Top of INPUT FOR THIS TASK

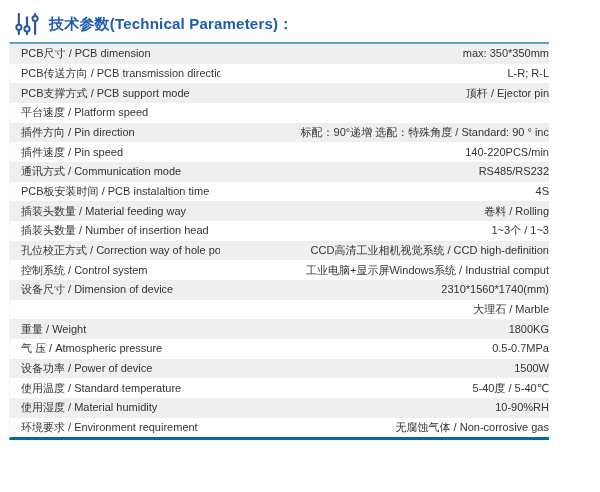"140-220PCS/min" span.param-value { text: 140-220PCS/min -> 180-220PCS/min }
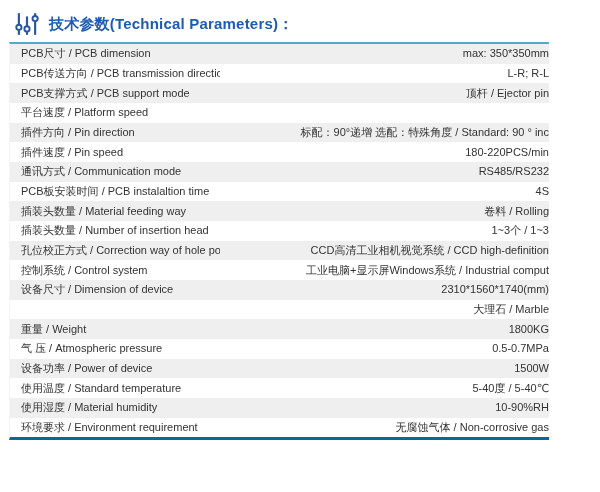"插装头数量 / Material feeding way" span.param-label { text: 插装头数量 / Material -> 来料方式 / Technical }
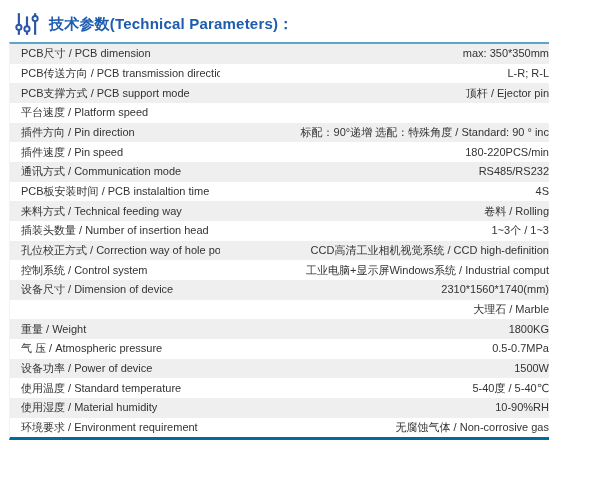"电 源 / Power source" div.param-row { html: none -> <div> <span>电 源 / Power source</span> <span>AC220V 60HZ</span> </div> }
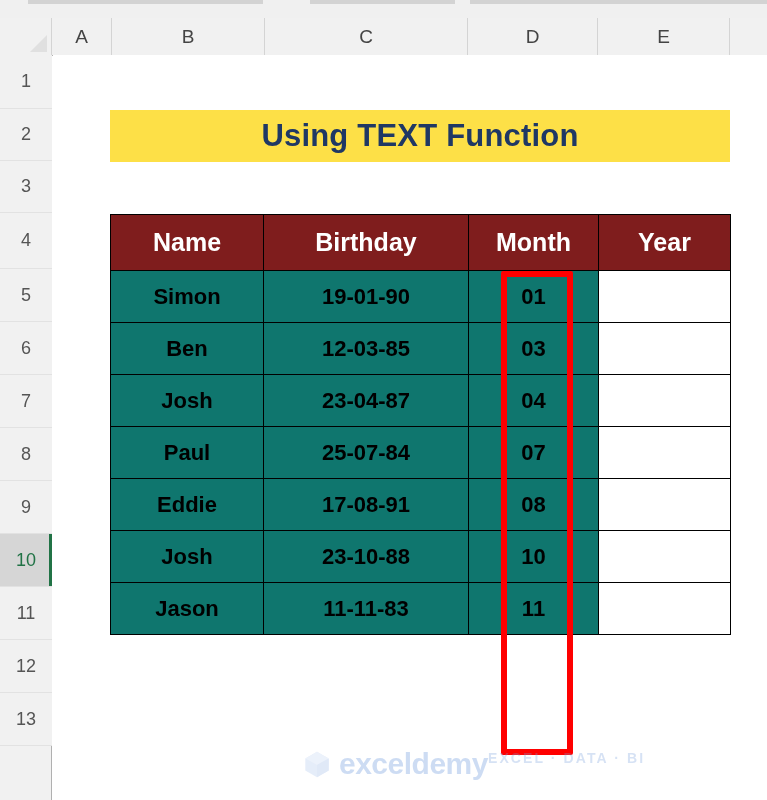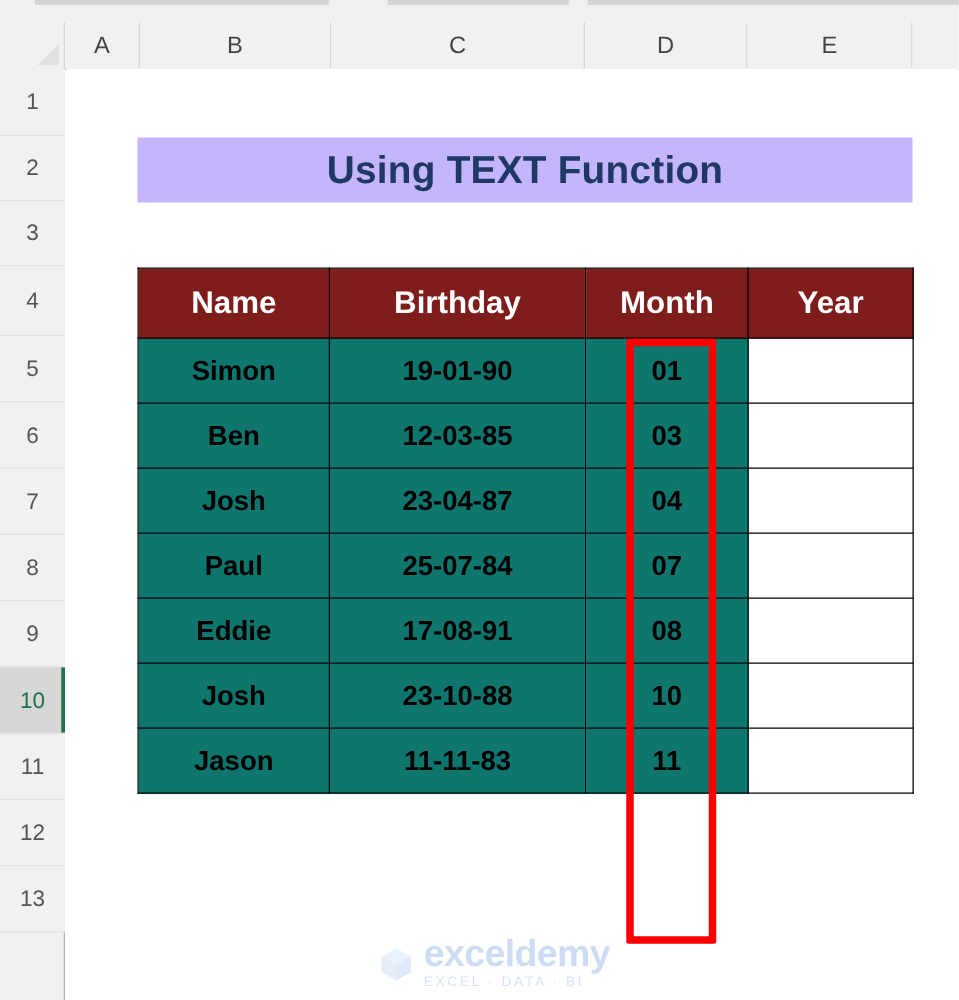"Using TEXT Function" .title-banner { background: #c4b5fd -> #fde047 }
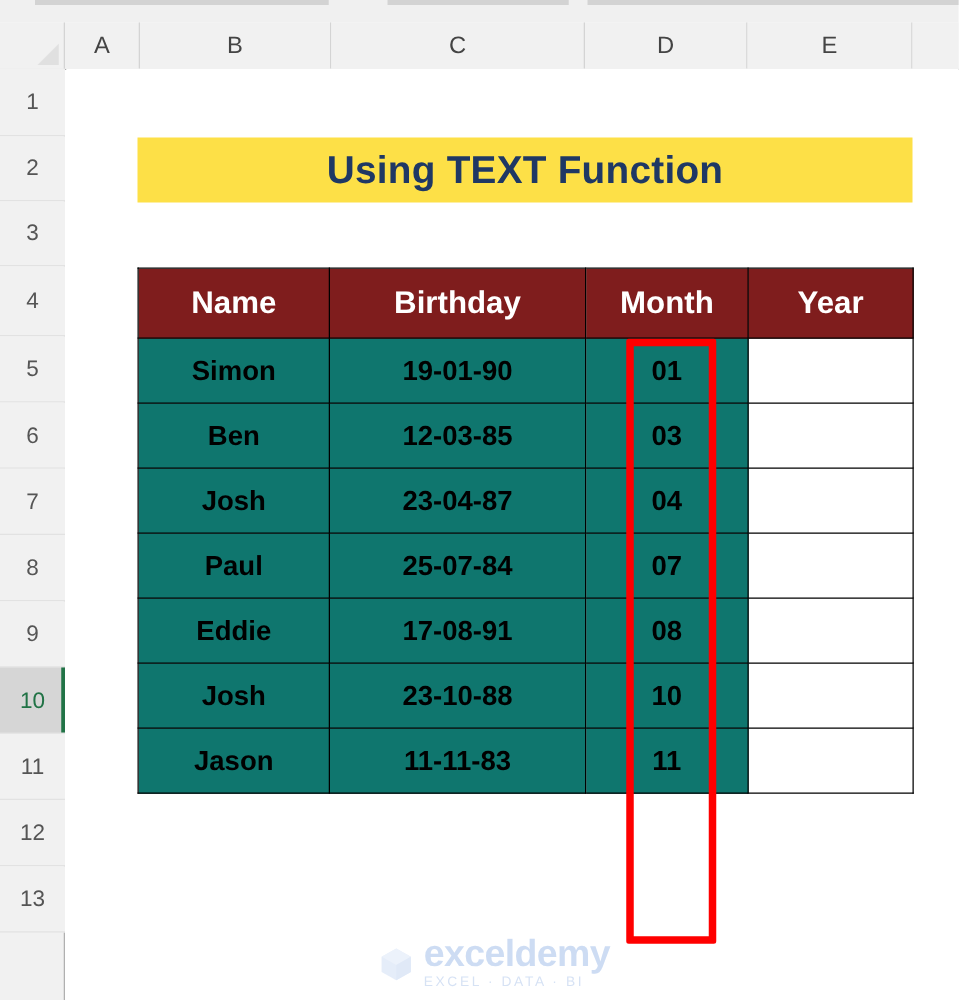"exceldemy" .wm-textwrap { flex-direction: column -> none }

Bottom of INPUT FOR THIS TASK

• **PROBLEM DESCRIPTION**:
Please return the lines above exactly, with the pictures omitted.

• **ANSWER**:
"140-220PCS/min" span.param-value { text: 140-220PCS/min -> 180-220PCS/min }
"插装头数量 / Material feeding way" span.param-label { text: 插装头数量 / Material -> 来料方式 / Technical }
"电 源 / Power source" div.param-row { html: none -> <div> <span>电 源 / Power source</span> <span>AC220V 60HZ</span> </div> }
"Using TEXT Function" .title-banner { background: #c4b5fd -> #fde047 }
"exceldemy" .wm-textwrap { flex-direction: column -> none }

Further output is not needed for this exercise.